Collected data entries:
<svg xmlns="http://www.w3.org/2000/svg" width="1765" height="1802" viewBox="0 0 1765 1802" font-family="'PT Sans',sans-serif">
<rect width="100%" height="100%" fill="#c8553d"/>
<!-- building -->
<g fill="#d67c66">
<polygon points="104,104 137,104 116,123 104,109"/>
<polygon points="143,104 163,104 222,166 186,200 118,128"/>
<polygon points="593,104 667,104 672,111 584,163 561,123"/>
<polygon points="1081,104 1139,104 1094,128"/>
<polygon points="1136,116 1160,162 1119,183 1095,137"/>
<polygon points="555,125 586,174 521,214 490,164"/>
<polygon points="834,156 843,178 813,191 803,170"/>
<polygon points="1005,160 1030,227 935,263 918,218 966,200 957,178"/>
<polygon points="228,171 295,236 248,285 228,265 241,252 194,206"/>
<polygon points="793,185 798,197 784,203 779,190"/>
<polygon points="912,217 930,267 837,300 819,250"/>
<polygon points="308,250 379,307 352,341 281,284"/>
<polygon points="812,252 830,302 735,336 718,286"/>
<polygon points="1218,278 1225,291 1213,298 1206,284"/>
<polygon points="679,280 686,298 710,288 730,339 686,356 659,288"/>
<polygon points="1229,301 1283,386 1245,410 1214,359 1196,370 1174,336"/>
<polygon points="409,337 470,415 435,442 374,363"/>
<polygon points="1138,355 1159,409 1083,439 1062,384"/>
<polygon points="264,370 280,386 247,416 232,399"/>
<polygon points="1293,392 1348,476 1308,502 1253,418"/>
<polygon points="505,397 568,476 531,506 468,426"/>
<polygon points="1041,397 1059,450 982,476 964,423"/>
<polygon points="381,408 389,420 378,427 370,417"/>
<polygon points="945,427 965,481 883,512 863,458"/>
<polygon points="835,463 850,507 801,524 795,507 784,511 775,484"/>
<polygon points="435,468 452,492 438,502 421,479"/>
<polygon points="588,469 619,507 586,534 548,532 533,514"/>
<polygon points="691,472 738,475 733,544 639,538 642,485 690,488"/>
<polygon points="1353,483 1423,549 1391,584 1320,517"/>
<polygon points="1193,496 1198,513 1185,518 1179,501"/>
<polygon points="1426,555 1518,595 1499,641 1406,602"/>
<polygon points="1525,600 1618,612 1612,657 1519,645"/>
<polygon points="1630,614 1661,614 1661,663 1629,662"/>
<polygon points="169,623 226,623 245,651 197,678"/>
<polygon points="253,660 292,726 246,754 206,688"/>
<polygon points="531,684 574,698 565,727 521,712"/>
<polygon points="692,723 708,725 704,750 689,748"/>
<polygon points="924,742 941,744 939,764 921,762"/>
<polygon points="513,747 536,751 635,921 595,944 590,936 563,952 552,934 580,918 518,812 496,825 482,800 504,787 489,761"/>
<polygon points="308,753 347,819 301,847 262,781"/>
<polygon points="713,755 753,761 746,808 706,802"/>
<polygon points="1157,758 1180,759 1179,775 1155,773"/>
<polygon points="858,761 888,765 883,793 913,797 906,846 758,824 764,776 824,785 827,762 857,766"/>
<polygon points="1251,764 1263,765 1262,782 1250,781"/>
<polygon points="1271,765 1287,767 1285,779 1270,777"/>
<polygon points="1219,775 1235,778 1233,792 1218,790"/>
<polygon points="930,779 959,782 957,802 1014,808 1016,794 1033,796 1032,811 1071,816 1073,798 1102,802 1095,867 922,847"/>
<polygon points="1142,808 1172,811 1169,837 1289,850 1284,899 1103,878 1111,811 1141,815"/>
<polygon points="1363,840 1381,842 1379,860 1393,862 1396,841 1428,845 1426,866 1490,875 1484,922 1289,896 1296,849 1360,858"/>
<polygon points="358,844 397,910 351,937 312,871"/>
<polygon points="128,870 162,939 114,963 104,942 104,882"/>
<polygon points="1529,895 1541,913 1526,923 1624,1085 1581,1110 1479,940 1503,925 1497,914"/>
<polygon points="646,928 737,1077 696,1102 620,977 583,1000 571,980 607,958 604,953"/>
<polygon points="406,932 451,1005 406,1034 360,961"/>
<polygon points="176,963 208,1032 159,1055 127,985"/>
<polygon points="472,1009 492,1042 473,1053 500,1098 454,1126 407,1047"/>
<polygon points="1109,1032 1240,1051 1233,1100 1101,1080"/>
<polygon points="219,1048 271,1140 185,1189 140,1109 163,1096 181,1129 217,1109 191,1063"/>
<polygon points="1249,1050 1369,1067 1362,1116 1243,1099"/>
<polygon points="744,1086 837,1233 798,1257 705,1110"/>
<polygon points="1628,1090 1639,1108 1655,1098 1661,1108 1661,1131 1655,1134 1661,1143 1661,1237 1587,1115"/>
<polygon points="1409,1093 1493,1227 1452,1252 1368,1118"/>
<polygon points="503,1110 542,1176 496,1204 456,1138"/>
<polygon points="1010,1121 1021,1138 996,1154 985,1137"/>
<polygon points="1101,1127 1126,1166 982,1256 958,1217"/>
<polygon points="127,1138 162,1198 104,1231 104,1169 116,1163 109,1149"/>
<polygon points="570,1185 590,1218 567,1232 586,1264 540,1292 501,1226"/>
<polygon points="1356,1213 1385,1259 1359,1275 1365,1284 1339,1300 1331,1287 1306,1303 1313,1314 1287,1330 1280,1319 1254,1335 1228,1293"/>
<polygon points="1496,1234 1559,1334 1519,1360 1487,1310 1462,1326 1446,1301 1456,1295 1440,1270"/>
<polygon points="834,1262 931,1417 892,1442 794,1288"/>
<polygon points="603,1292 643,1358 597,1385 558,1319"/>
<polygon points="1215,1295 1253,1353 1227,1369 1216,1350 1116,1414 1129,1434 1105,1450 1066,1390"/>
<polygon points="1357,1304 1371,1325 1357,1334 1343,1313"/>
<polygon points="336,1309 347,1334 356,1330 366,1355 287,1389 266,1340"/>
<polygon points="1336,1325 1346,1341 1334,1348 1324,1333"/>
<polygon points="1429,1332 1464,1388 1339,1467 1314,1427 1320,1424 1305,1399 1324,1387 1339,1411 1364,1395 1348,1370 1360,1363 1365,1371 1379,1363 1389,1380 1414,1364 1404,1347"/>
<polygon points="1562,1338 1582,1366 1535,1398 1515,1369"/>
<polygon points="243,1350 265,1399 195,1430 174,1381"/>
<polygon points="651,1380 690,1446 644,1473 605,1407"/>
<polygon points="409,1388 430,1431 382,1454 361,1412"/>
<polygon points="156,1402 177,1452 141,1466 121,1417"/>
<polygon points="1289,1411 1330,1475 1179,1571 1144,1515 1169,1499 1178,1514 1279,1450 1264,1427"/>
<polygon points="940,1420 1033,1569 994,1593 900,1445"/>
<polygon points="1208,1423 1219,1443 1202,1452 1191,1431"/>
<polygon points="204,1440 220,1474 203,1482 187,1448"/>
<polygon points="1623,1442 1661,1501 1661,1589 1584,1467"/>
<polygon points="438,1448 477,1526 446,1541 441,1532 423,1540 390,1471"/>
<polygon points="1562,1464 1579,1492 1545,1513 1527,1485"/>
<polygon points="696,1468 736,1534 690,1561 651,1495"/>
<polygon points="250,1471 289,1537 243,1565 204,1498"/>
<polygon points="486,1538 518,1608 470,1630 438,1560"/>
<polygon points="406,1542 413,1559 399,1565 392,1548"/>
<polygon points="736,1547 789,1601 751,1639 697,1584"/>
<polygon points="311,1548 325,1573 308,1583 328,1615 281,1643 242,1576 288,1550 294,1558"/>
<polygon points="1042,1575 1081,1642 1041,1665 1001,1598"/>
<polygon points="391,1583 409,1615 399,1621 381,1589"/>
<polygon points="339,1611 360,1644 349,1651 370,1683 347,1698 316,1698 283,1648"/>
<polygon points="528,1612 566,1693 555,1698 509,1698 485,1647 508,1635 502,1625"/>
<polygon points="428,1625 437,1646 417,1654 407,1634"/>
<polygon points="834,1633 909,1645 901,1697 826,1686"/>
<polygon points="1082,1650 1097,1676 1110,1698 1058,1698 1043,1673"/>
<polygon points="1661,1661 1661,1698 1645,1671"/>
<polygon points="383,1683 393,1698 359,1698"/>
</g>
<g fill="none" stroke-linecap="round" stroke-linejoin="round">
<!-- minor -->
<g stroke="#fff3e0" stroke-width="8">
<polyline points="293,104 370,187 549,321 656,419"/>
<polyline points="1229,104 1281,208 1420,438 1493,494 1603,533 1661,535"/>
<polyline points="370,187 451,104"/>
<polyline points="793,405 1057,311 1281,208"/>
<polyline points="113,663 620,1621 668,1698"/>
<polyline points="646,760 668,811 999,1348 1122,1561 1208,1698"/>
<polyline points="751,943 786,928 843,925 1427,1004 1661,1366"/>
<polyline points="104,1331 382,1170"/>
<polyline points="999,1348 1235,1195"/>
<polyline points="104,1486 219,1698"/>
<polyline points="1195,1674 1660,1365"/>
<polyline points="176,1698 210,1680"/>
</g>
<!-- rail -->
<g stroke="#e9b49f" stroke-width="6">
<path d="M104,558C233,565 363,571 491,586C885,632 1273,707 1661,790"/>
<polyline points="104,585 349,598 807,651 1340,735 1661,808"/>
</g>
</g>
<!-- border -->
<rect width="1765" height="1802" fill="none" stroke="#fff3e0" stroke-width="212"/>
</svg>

AIM OF THE EXERCISE: Starting with the line that contains "363,571 491,586C885,632 1273,707", restate every line up to and including the last one above, exactly.

PROBLEM SOLUTION:
<path d="M104,558C233,565 363,571 491,586C885,632 1273,707 1661,790"/>
<polyline points="104,585 349,598 807,651 1340,735 1661,808"/>
</g>
</g>
<!-- border -->
<rect width="1765" height="1802" fill="none" stroke="#fff3e0" stroke-width="212"/>
</svg>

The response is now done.